Sanktionen allein sind noch keine Politik. Deshalb wäre es in einer tiefgreifenden Krise leichtsinnig, allein darauf zu vertrauen. Alle Erfahrung zeigt: Wer den politischen Druck erhöht, um beim Gegenüber Verhandlungsbereitschaft zu erzeugen, muss auch selbst verhandlungsbereit bleiben. Deshalb gehört beides zusammen: die nach dem vermuteten Abschuss der MH17 beschlossenen Maßnahmen der EU einerseits, die gleichzeitig begonnene Wiederaufnahme einer Lösungssuche andererseits. Dazu haben am Donnerstag die Bundeskanzlerin mit Präsident Poroschenko, und ich selbst am Freitag mit dem russischen Außenminister Lawrow gesprochen. Und ich hoffe, dass jetzt entscheidende Schritte zunächst hin zu einem Waffenstillstand gelingen. Wenn sich die EU in diesem Vorgehen einig ist, ist das nur gut!

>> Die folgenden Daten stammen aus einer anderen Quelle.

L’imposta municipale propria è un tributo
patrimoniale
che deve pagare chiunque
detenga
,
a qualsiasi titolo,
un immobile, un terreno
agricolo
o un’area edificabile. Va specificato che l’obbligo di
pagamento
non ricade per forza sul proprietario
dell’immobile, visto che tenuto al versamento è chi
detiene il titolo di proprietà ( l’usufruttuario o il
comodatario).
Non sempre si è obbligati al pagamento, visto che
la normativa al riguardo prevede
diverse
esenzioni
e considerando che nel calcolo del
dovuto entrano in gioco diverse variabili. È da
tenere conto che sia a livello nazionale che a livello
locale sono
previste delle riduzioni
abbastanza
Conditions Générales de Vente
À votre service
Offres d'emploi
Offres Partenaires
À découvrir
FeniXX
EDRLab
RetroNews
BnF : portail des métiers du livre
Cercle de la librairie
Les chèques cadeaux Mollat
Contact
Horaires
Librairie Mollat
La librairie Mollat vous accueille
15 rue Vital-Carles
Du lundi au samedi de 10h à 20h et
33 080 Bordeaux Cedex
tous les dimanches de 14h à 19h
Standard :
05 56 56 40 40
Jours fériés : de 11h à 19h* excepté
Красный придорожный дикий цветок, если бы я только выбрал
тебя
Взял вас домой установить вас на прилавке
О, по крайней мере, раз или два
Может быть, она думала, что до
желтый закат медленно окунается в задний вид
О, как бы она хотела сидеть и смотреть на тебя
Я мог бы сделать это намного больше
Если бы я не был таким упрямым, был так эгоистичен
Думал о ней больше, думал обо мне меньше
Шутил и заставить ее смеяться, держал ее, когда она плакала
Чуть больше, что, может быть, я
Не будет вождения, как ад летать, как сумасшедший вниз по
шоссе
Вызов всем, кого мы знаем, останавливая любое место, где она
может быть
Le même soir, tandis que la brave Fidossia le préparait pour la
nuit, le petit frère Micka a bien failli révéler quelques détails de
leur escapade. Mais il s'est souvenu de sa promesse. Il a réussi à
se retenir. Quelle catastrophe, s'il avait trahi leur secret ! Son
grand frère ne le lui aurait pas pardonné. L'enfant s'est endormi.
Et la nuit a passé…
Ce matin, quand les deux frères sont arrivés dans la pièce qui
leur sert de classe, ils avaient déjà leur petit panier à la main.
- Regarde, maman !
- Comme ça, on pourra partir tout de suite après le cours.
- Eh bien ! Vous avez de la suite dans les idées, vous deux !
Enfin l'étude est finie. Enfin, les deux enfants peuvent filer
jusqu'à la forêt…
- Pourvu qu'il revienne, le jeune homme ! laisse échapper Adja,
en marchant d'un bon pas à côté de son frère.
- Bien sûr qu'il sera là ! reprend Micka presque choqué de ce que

Wie weit ist es mit dem europäischen Zusammenhalt her, wenn Frankreich darauf besteht, Russland zwei hochmoderne Hubschrauberträger zu liefern, von denen einer den Namen der Krim-Metropole Sewastopol tragen soll und einer demnächst in der Ostsee operieren könnte?

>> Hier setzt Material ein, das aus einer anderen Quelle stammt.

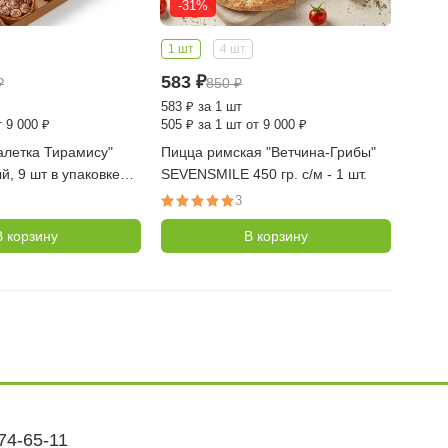
-31%
1 шт
4 шт
583
₽
₽
850
₽
583
₽
за 1 шт
 9 000 ₽
505
₽
за 1 шт от 9 000 ₽
алетка Тирамису"
Пицца римская "Ветчина-Грибы"
, 9 шт в упаковке
SEVENSMILE 450 гр. с/м - 1 шт.
Истории)
3
В корзину
В корзину
374-65-11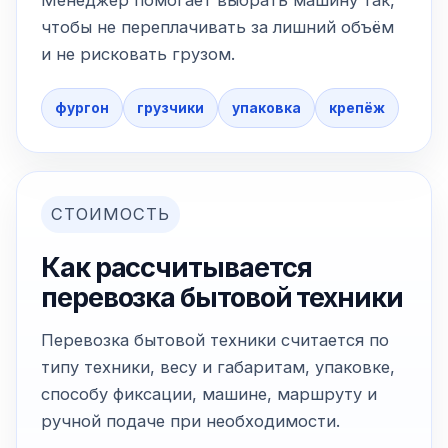
Менеджер помогает выбрать машину так,
чтобы не переплачивать за лишний объём
и не рисковать грузом.
фургон
грузчики
упаковка
крепёж
СТОИМОСТЬ
Как рассчитывается
перевозка бытовой техники
Перевозка бытовой техники считается по
типу техники, весу и габаритам, упаковке,
способу фиксации, машине, маршруту и
ручной подаче при необходимости.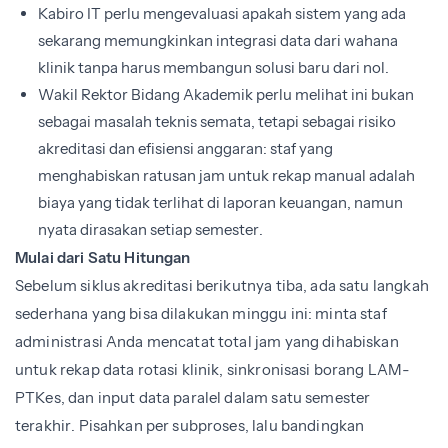
Kabiro IT perlu mengevaluasi apakah sistem yang ada
sekarang memungkinkan integrasi data dari wahana
klinik tanpa harus membangun solusi baru dari nol.
Wakil Rektor Bidang Akademik perlu melihat ini bukan
sebagai masalah teknis semata, tetapi sebagai risiko
akreditasi dan efisiensi anggaran: staf yang
menghabiskan ratusan jam untuk rekap manual adalah
biaya yang tidak terlihat di laporan keuangan, namun
nyata dirasakan setiap semester.
Mulai dari Satu Hitungan
Sebelum siklus akreditasi berikutnya tiba, ada satu langkah
sederhana yang bisa dilakukan minggu ini: minta staf
administrasi Anda mencatat total jam yang dihabiskan
untuk rekap data rotasi klinik, sinkronisasi borang LAM-
PTKes, dan input data paralel dalam satu semester
terakhir. Pisahkan per subproses, lalu bandingkan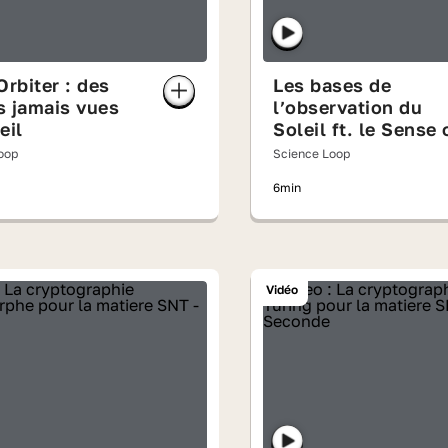
Orbiter : des
Les bases de
s jamais vues
l’observation du
eil
Soleil ft. le Sense 
Wonder
oop
Science Loop
6min
Vidéo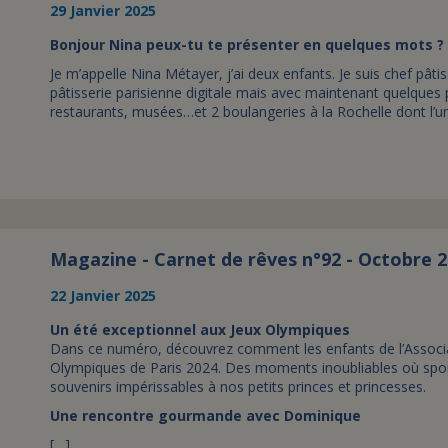
29 Janvier 2025
Bonjour Nina peux-tu te présenter en quelques mots ?
Je m’appelle Nina Métayer, j’ai deux enfants. Je suis chef pâtis
pâtisserie parisienne digitale mais avec maintenant quelques 
restaurants, musées…et 2 boulangeries à la Rochelle dont l’u
Magazine - Carnet de rêves n°92 - Octobre 
22 Janvier 2025
Un été exceptionnel aux Jeux Olympiques
Dans ce numéro, découvrez comment les enfants de l’Associat
Olympiques de Paris 2024. Des moments inoubliables où sport
souvenirs impérissables à nos petits princes et princesses.
Une rencontre gourmande avec Dominique
[…]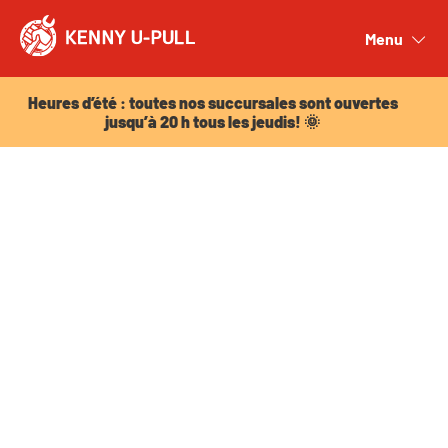
Heures d’été : toutes nos succursales sont ouvertes
jusqu’à 20 h tous les jeudis! 🌞
Menu
Close
Heures d’été : toutes nos succursales sont ouvertes
jusqu’à 20 h tous les jeudis! 🌞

Die EU besteht aus 28 Mitgliedstaaten mit einer sehr unterschiedlichen Geschichte, die durchaus auch das Verhältnis zu Russland unterschiedlich prägt. Dass die Mitgliedstaaten auch ganz unterschiedliche Schwerpunkte in den nationalen Volkswirtschaften haben, ist kein Geheimnis. Deshalb sollten wir nicht nur auf Frankreich schauen, sondern auch auf Länder, die mit Rücksicht auf ihre Finanzplätze eine Verständigung auf Sanktionen nicht einfach gemacht haben. Wichtig ist, dass es am Ende eine Einigung über ein notwendiges Gesamtpaket gegeben hat, das nicht nur Geschlossenheit zeigt, sondern in dem Risiken und Lasten der EU einigermaßen fair verteilt sind.

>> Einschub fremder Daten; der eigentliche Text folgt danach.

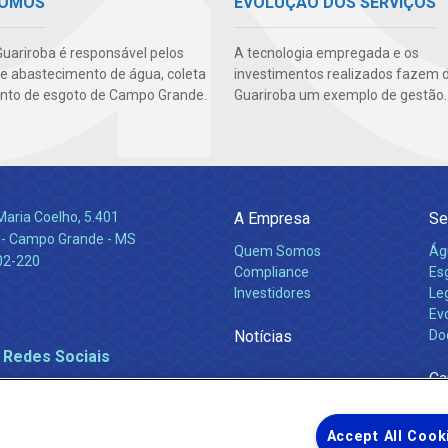
SOMOS
EVOLUÇÃO DOS SERVIÇOS
uariroba é responsável pelos
A tecnologia empregada e os
de abastecimento de água, coleta
investimentos realizados fazem 
nto de esgoto de Campo Grande.
Guariroba um exemplo de gestão.
Maria Coelho, 5.401
A Empresa
Se
 - Campo Grande - MS
Quem Somos
Ág
02-220
Compliance
Es
Investidores
Leg
Ev
Notícias
Do
 Redes Sociais
Ca
Accept All Cook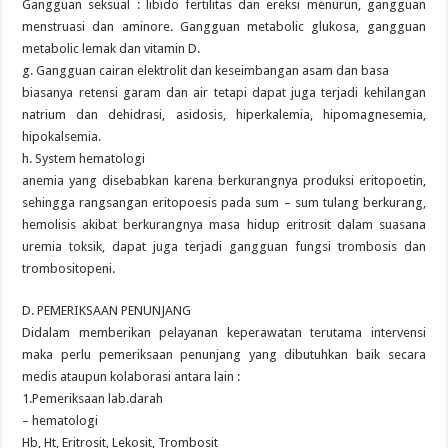
Gangguan seksual : libido fertilitas dan ereksi menurun, gangguan
menstruasi dan aminore. Gangguan metabolic glukosa, gangguan
metabolic lemak dan vitamin D.
g. Gangguan cairan elektrolit dan keseimbangan asam dan basa
biasanya retensi garam dan air tetapi dapat juga terjadi kehilangan
natrium dan dehidrasi, asidosis, hiperkalemia, hipomagnesemia,
hipokalsemia.
h. System hematologi
anemia yang disebabkan karena berkurangnya produksi eritopoetin,
sehingga rangsangan eritopoesis pada sum – sum tulang berkurang,
hemolisis akibat berkurangnya masa hidup eritrosit dalam suasana
uremia toksik, dapat juga terjadi gangguan fungsi trombosis dan
trombositopeni.
D. PEMERIKSAAN PENUNJANG
Didalam memberikan pelayanan keperawatan terutama intervensi
maka perlu pemeriksaan penunjang yang dibutuhkan baik secara
medis ataupun kolaborasi antara lain :
1.Pemeriksaan lab.darah
– hematologi
Hb, Ht, Eritrosit, Lekosit, Trombosit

Auf welche Gegensanktionen Russlands muss Europa, muss Deutschland sich einstellen: Einfuhrverbot für polnisches Obst oder verminderte und verteuerte Gaslieferungen?

Erste Einfuhrbeschränkungen, die zumindest in zeitlichem Zusammenhang mit unseren Entscheidungen angekündigt wurden, sind ja bereits getroffen. Dass Russland überlegt, mit höheren Energiepreisen zur reagieren, war zu hören, ist aber offenbar noch nicht entschieden. Im Übrigen sollte niemanden überraschen, dass Sanktionen Kosten haben - insbesondere diejenigen nicht, die harte Sanktionen als Glaubwürdigkeitstest für europäische Politik seit Monaten postulieren. Die deutsche Bundesregierung, ich selbst seit März, sind mit der deutschen Wirtschaft im Gespräch, um die Konsequenzen wenigstens kalkulierbar zu halten. Außerdem sollen Anpassung und Abbau von Sanktionen möglich sein, wenn politisch wieder Bewegung in die Lösungssuche kommt.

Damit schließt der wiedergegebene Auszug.